AAPL has fallen from just under $183 earlier this month, when the company hit a $3 trillion market cap, to $158 today – falling a further 2%+ just this morning …
Why AAPL stock continues to fall
The large slide in the value of AAPL stock this month has less to do with the company itself, and more to do with macroeconomic factors around the economy as a whole, and the tech sector in particular.
The US Federal Reserve is expected to raise interest rates in order to slow inflation, as well as ending pandemic stimulus measures. This would mean consumers have less disposable income, as well as making it more expensive for companies to borrow to fund future product development.
Bond yields have risen, making them a more appealing alternative to investing in stocks. Additionally, the growing tension over Russia and Ukraine has added to existing investor nervousness over the possible impact of the Omicron variant of COVID-19.
All this has seen stocks slide across the market, with the chip shortage yet another factor for tech companies. Finally, slowing Netflix growth has created concerns about subscription fatigue for tech services.
But another record AAPL quarter expected
For Apple specifically, Wall Street is expecting the company to report another record quarter – and Seeking Alpha says that long-term trends are also extremely positive.
All told, consensus analysts expect Apple grew revenue by 7% over last year in the incoming earnings report.

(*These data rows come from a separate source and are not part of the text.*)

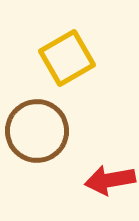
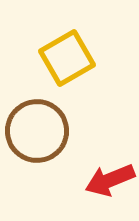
red arrow: rotated 12 degrees counterclockwise
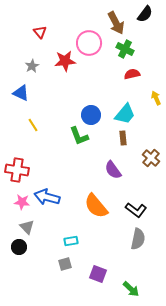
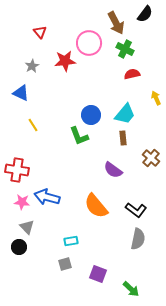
purple semicircle: rotated 18 degrees counterclockwise
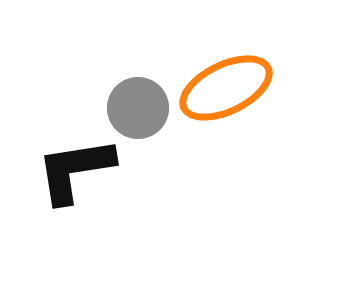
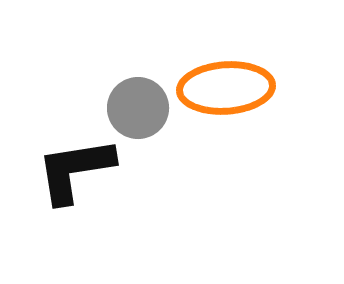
orange ellipse: rotated 22 degrees clockwise
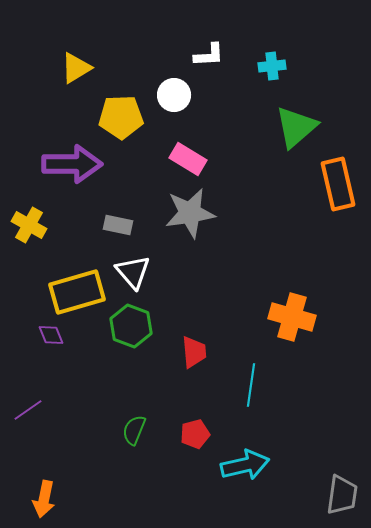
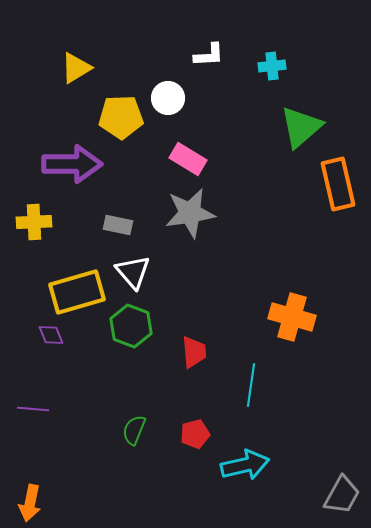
white circle: moved 6 px left, 3 px down
green triangle: moved 5 px right
yellow cross: moved 5 px right, 3 px up; rotated 32 degrees counterclockwise
purple line: moved 5 px right, 1 px up; rotated 40 degrees clockwise
gray trapezoid: rotated 21 degrees clockwise
orange arrow: moved 14 px left, 4 px down
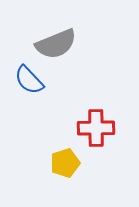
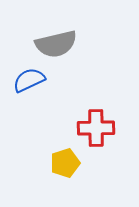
gray semicircle: rotated 9 degrees clockwise
blue semicircle: rotated 108 degrees clockwise
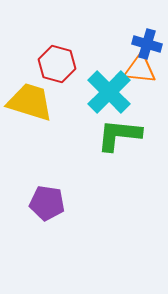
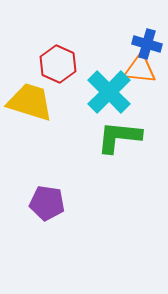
red hexagon: moved 1 px right; rotated 9 degrees clockwise
green L-shape: moved 2 px down
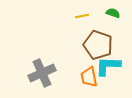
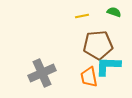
green semicircle: moved 1 px right, 1 px up
brown pentagon: rotated 24 degrees counterclockwise
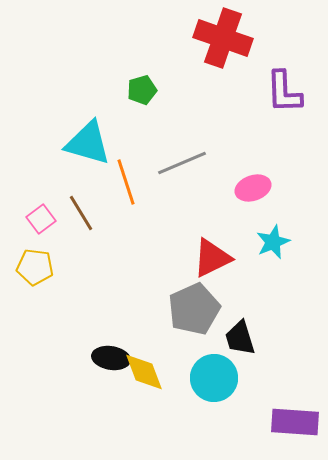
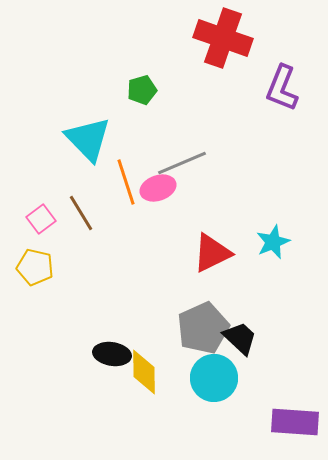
purple L-shape: moved 2 px left, 4 px up; rotated 24 degrees clockwise
cyan triangle: moved 4 px up; rotated 30 degrees clockwise
pink ellipse: moved 95 px left
red triangle: moved 5 px up
yellow pentagon: rotated 6 degrees clockwise
gray pentagon: moved 9 px right, 19 px down
black trapezoid: rotated 150 degrees clockwise
black ellipse: moved 1 px right, 4 px up
yellow diamond: rotated 21 degrees clockwise
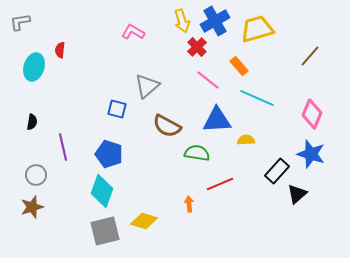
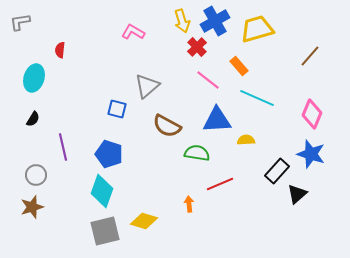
cyan ellipse: moved 11 px down
black semicircle: moved 1 px right, 3 px up; rotated 21 degrees clockwise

It is a significant deceleration due to the tough comparisons. But 7% is very healthy for a business at AAPL’s scale, and it will bring sales to another quarterly record of $119.3 billion […]

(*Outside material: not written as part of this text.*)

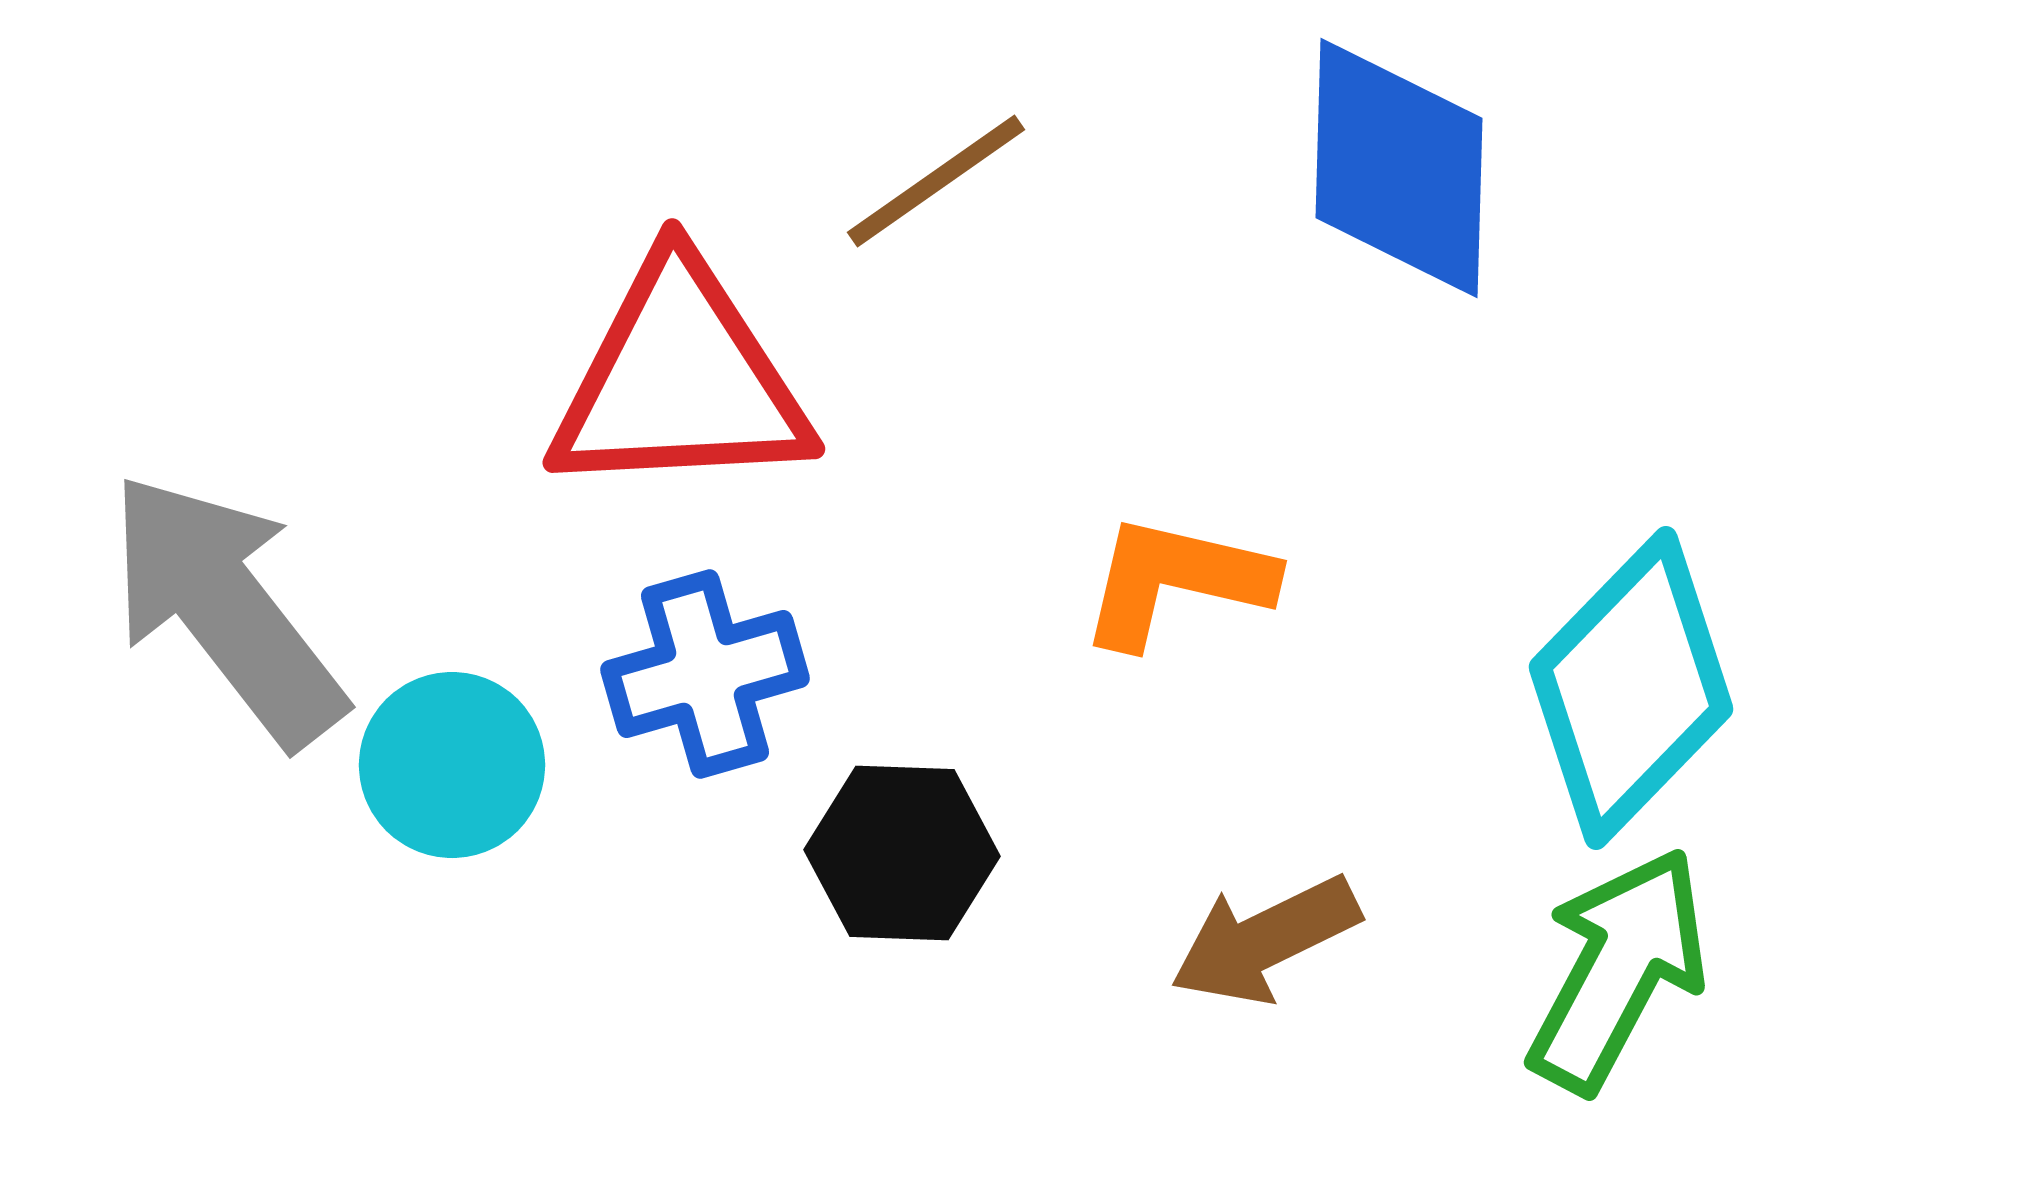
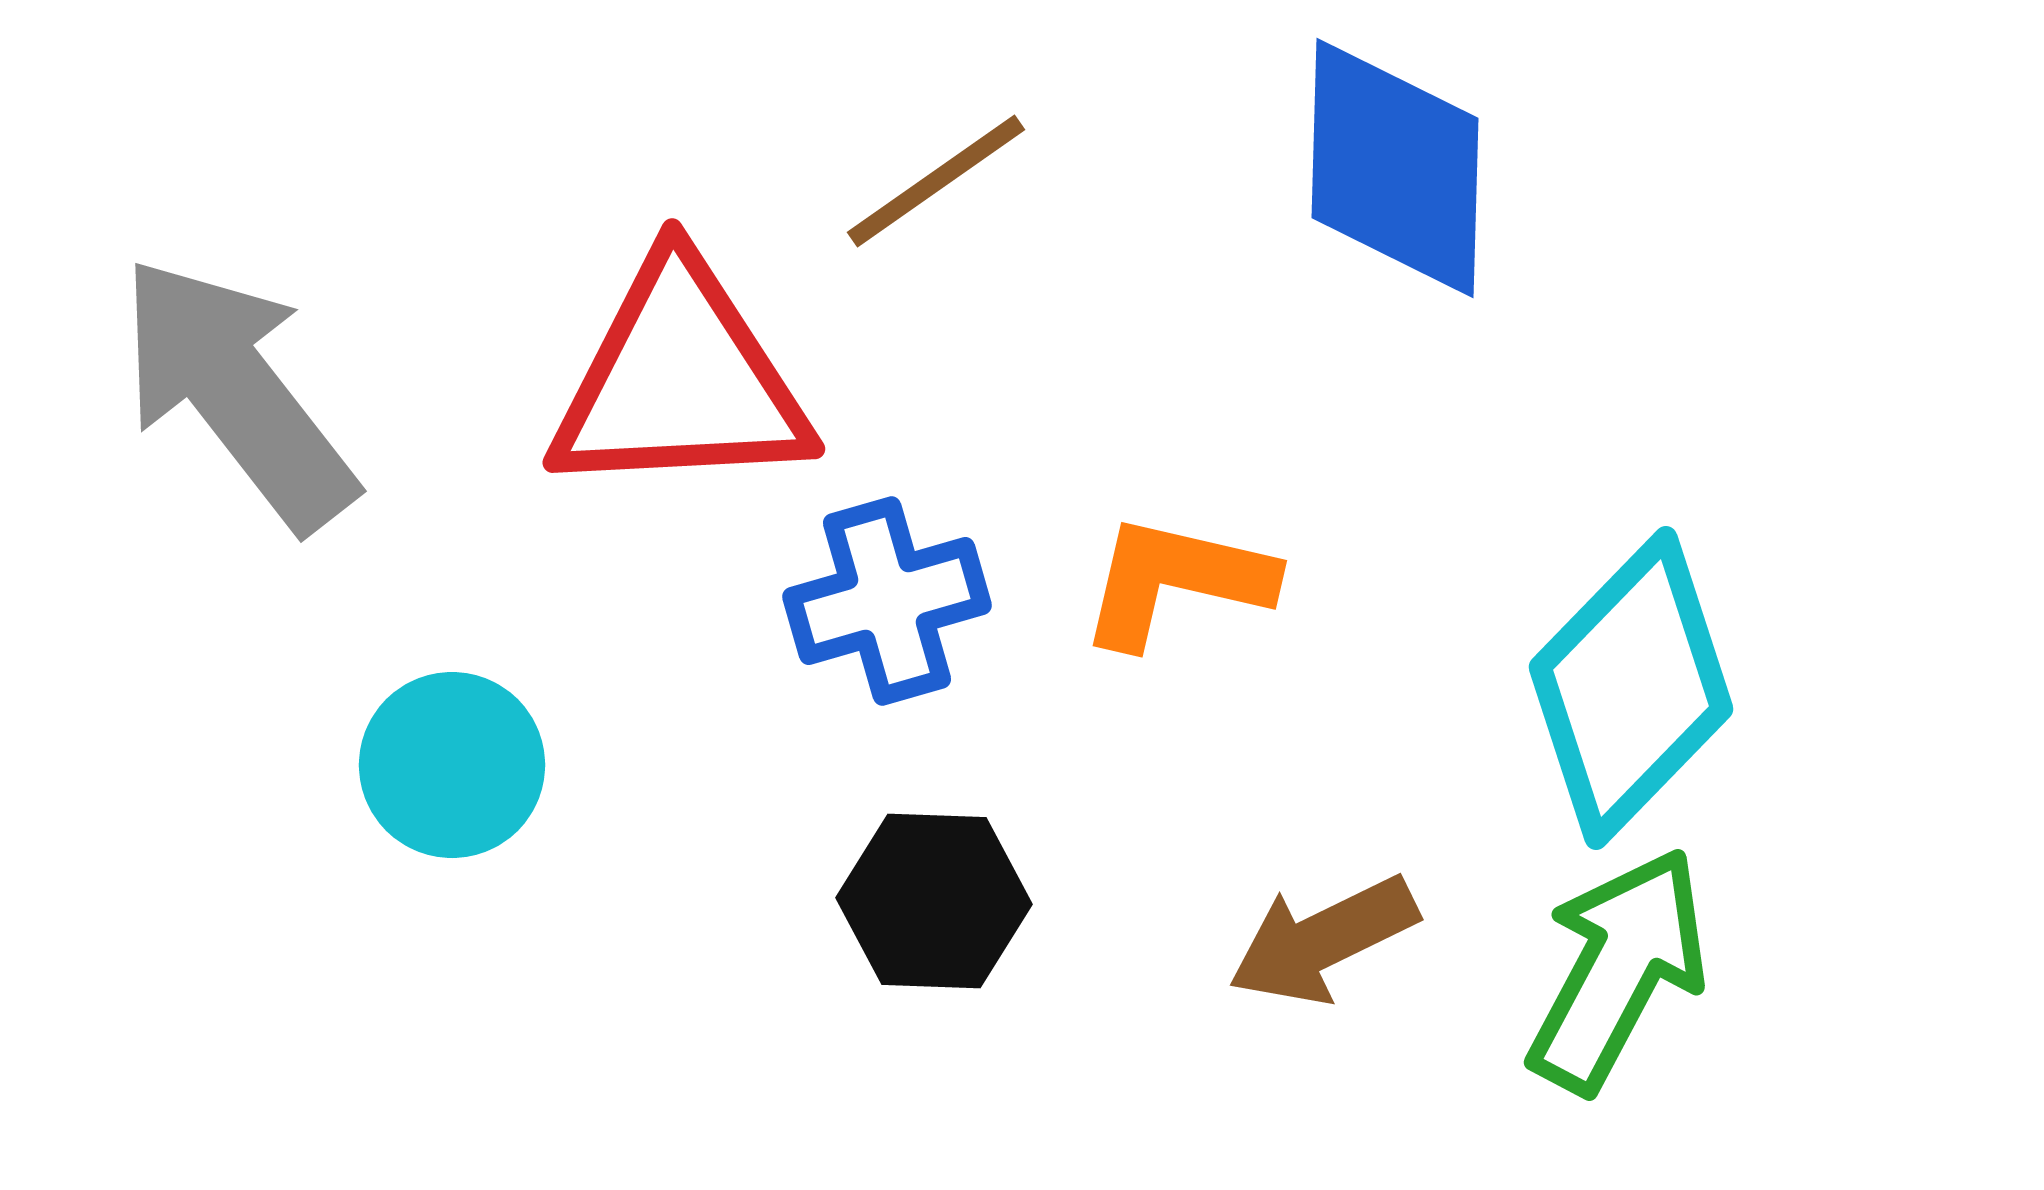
blue diamond: moved 4 px left
gray arrow: moved 11 px right, 216 px up
blue cross: moved 182 px right, 73 px up
black hexagon: moved 32 px right, 48 px down
brown arrow: moved 58 px right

AAPL investors have been spectacularly rewarded in the past. The stock delivered about 1161% of total return (assuming dividend reinvestment) over the past decade, translated into a whopping CAGR of 28.9%, beating the overall market by a large margin […]
The growth rate [I expect] to be somewhere near the upper single-digit range (say around 7.5%) and higher than the wall street consensus […] The expected return would be about 7.5% to close to 10% in the next 10 years [and] it is likely that the stock can deliver the high end of the return.
Though the stock price may not rise
The macroeconomic factors still apply, and most analysts think the expected record results are already priced into the stock, so we won’t necessarily see an immediate rise this week.
Investors will be keen to hear what CEO Tim Cook has to say about the current quarter, but the company has declined to offer guidance of late due to the supply chain and other pandemic uncertainties, and this is unlikely to change when Apple reveals its holiday quarter earnings on Thursday.